Studies have shown that early treatment of HFRS with antiviral and hormone treatment attenuates direct viral tissue damage and immunity damage, reduces capillary permeability, suppresses cytokine production and release, and suppresses inflammation [22]. In the case of the patient, the nonspecific manifestation of HFRS was in basic remission after hormonal and antiviral therapy. It was negative that the antibody against Orthohantavirus, because the antibody has not been produced or the antibody level has not reached the detectable amount in the early stage of the illness. Therefore, patients with negative serological test results should also be diagnosed in conjunction with other clinical indicators (such as urine volume, platelets, white blood cells, procalcitonin, etc.). And molecular biology testing avoid misdiagnosis and delay [23].

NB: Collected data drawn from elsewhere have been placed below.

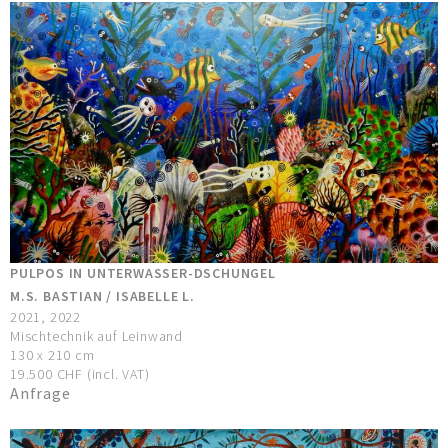
PULPOS IN UNTERWASSER-DSCHUNGEL
M.S. BASTIAN / ISABELLE L.
2021, 2022
Mischtechnik auf Leinwand
130 x 210 cm
19.500 CHF (incl. VAT)
Anfrage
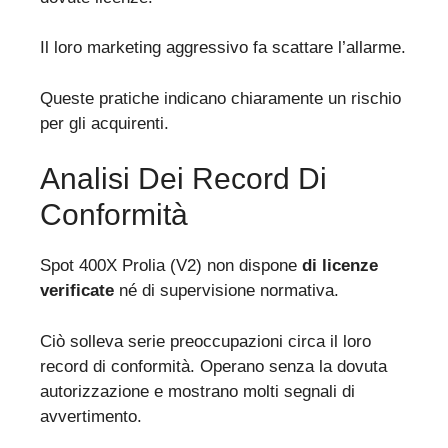
Il loro marketing aggressivo fa scattare l’allarme.
Queste pratiche indicano chiaramente un rischio
per gli acquirenti.
Analisi Dei Record Di
Conformità
Spot 400X Prolia (V2) non dispone
di licenze
verificate
né di supervisione normativa.
Ciò solleva serie preoccupazioni circa il loro
record di conformità. Operano senza la dovuta
autorizzazione e mostrano molti segnali di
avvertimento.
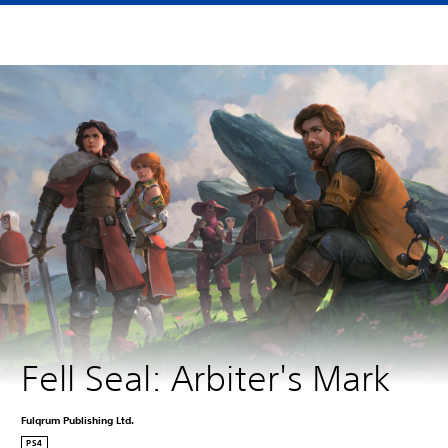
Fell Seal: Arbiter's Mark
Fulqrum Publishing Ltd.
PS4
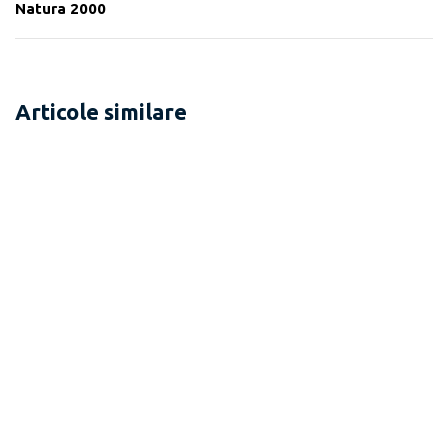
Natura 2000
Articole similare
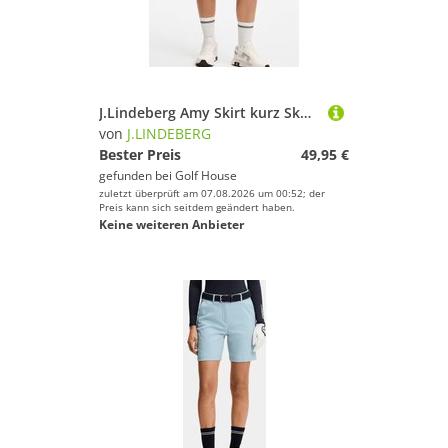
J.Lindeberg Amy Skirt kurz Skort hellblau
von
J.LINDEBERG
Bester Preis
49,95 €
gefunden bei
Golf House
zuletzt überprüft am 07.08.2026 um 00:52; der
Preis kann sich seitdem geändert haben.
Keine weiteren Anbieter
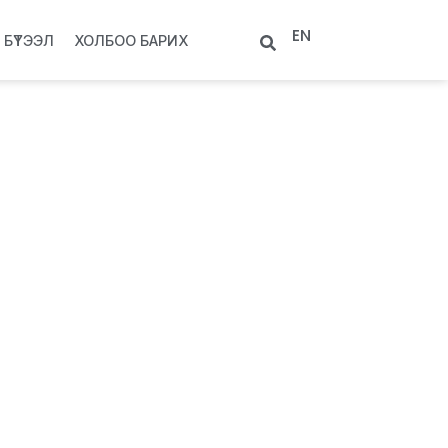
EN
БҮТЭЭЛ
ХОЛБОО БАРИХ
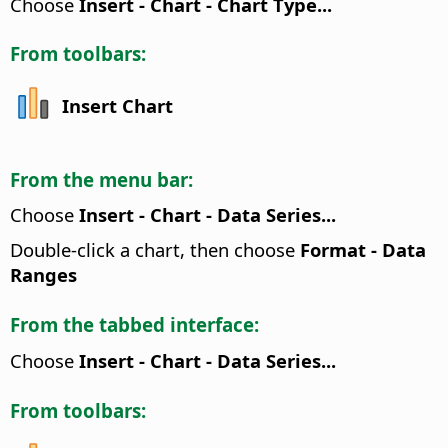
Choose
Insert - Chart - Chart Type...
From toolbars:
Insert Chart
From the menu bar:
Choose
Insert - Chart - Data Series...
Double-click a chart, then choose
Format - Data
Ranges
From the tabbed interface:
Choose
Insert - Chart - Data Series...
From toolbars:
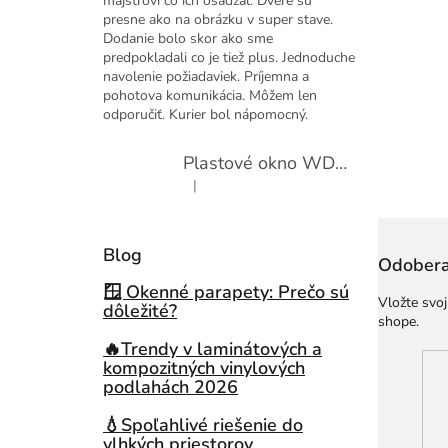
majstrovi čo ich osádzal. Dvere sú
presne ako na obrázku v super stave.
Dodanie bolo skor ako sme
predpokladali co je tiež plus. Jednoduche
navolenie požiadaviek. Príjemna a
pohotova komunikácia. Môžem len
odporučiť. Kurier bol nápomocný.
Plastové okno WDS 410x600 sklopné
|
Hodnotenie produktu je 5 z 5 hviezdičiek.
Blog
Odobera
🪟 Okenné parapety: Prečo sú
Vložte svo
dôležité?
shope.
🔥Trendy v laminátových a
kompozitných vinylových
podlahách 2026
💧Spoľahlivé riešenie do
vlhkých priestorov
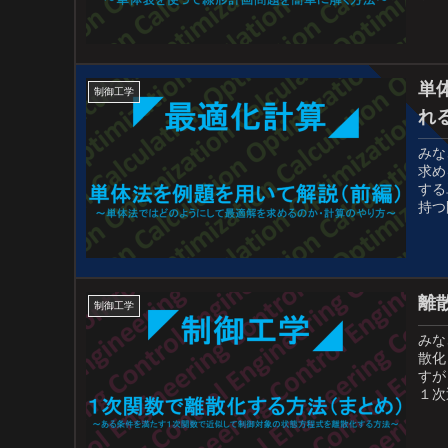
単
制御工学
れ
みな
求め
する
持つ
離
制御工学
みな
散化
すが
１次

As a seasonal rodent-borne disease, there are certain objective conditions for co-infection of HFRS and scrub typhus, and external environmental factors, including climatic factors, which may play an important role in disease transmission [24]. In this case, Orthohantavirus and O. tsutsugamushi infection were not initially considered based on the patient's clinical symptoms and serological test results. The case may be considered as a fever of unknown origin or a pulmonary infection. For natural epidemic areas where these two diseases exist at the same time, serological and etiological examinations should be carried out for patients with HFRS or scrub typhus as far as possible to maximize the diagnostic rate, reduce missed cases of co-infection, and provide early treatment to avoid complications caused by delayed treatment or poor treatment results.